Una semana después, el pueblo amaneció tranquilo, como siempre. Pero, al mediodía, una polvareda se alzó sobre el camino principal. La nube marrón avanzó a toda velocidad, acompañada por un rugir mecánico. Decenas de automóviles lujosos se desbordaron a lo largo de las calles estrechas hasta alcanzar la plaza y su humilde iglesia colonial. Hombres en palto levita y mujeres de vestidos largos y joyas resplandecientes se bajaron desconcertados. Uno a uno colmaron la estrecha y sofocante nave de la iglesia, la mayoría quedando de pie, mareados en la pesadez de sus propias respiraciones.
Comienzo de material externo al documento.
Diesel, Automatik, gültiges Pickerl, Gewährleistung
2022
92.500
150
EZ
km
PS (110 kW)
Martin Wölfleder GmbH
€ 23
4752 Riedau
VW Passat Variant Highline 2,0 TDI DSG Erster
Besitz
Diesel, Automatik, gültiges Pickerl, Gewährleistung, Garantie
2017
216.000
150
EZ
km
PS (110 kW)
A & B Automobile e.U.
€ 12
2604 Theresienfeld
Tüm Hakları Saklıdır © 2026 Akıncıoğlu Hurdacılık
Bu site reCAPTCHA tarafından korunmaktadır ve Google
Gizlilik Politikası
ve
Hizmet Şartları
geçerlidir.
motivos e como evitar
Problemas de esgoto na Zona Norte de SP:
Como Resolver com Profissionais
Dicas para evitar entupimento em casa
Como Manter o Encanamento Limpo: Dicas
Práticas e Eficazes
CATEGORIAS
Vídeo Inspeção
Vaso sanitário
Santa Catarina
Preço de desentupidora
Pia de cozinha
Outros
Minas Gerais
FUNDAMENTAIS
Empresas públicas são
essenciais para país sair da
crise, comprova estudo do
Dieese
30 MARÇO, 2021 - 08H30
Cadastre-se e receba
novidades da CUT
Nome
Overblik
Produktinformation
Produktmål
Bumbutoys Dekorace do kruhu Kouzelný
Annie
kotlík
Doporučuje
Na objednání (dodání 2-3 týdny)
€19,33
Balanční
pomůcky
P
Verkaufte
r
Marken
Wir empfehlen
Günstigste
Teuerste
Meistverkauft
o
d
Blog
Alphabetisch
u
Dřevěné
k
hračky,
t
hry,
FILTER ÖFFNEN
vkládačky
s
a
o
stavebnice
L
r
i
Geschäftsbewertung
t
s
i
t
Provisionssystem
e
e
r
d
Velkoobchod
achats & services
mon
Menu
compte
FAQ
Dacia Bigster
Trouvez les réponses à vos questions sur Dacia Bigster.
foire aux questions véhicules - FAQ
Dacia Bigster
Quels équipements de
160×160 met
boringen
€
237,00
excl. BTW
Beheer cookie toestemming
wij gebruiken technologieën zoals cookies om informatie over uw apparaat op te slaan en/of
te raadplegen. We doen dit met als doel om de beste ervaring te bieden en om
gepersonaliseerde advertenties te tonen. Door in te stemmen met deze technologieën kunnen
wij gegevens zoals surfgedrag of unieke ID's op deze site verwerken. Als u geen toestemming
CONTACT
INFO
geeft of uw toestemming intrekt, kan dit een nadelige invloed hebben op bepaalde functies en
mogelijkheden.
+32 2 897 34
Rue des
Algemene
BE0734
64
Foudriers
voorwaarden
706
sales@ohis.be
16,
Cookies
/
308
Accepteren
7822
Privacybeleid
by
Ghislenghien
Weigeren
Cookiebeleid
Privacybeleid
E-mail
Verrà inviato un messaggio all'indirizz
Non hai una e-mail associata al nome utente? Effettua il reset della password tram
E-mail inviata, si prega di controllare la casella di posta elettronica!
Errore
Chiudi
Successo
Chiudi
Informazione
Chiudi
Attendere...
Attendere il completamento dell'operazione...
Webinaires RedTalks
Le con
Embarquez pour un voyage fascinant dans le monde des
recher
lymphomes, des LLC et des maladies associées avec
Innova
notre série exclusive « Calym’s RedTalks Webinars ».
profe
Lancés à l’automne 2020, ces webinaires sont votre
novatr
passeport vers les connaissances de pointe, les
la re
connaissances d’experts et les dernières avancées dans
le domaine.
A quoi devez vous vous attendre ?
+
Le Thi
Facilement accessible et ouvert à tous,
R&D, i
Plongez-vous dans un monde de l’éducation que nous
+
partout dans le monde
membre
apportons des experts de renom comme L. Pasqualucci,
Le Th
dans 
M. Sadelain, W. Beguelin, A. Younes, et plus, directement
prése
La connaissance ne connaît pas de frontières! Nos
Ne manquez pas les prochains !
El cura, abrumado y víctima de la sorpresa, se asomaba boquiabierto desde la sacristía, restregándose los ojos con la esperanza de que la masa pomposa desapareciese. Junto al altar, en su traje de primera comunión, estaba Carmelito, complacido, repasando orgulloso el momento cuando decidió cambiar la dirección en las invitaciones para oficializar su amor por Antonia.
En ese instante de desconcierto, al borde del pueblo, frente a una casa agrietada, se detuvo uno de los coches lujosos. El chofer, perdido en aquella polvareda infinita, asomó el rostro por la ventana y alzando un papel gritó a una jovencita sentada en el umbral de su rancho: «¡Niña! ¿Conoces esta dirección?». Antonia se acercó risueña, sostuvo el papel y respondió apenada: «Disculpe, pero no sé leer». El chofer murmuró alguna blasfemia de frustración y se alejó, llevando consigo a otra pareja de invitados en busca de aquella capilla fantasma. Antonia regresó a su casa, donde, clavada en la pared, adornando la humildad de su hogar como un cuadro abstracto, colgaba una hoja con bonitos garabatos indescifrables recibida hacía unos días en el correo, curiosamente idéntica a la que le había mostrado el chofer.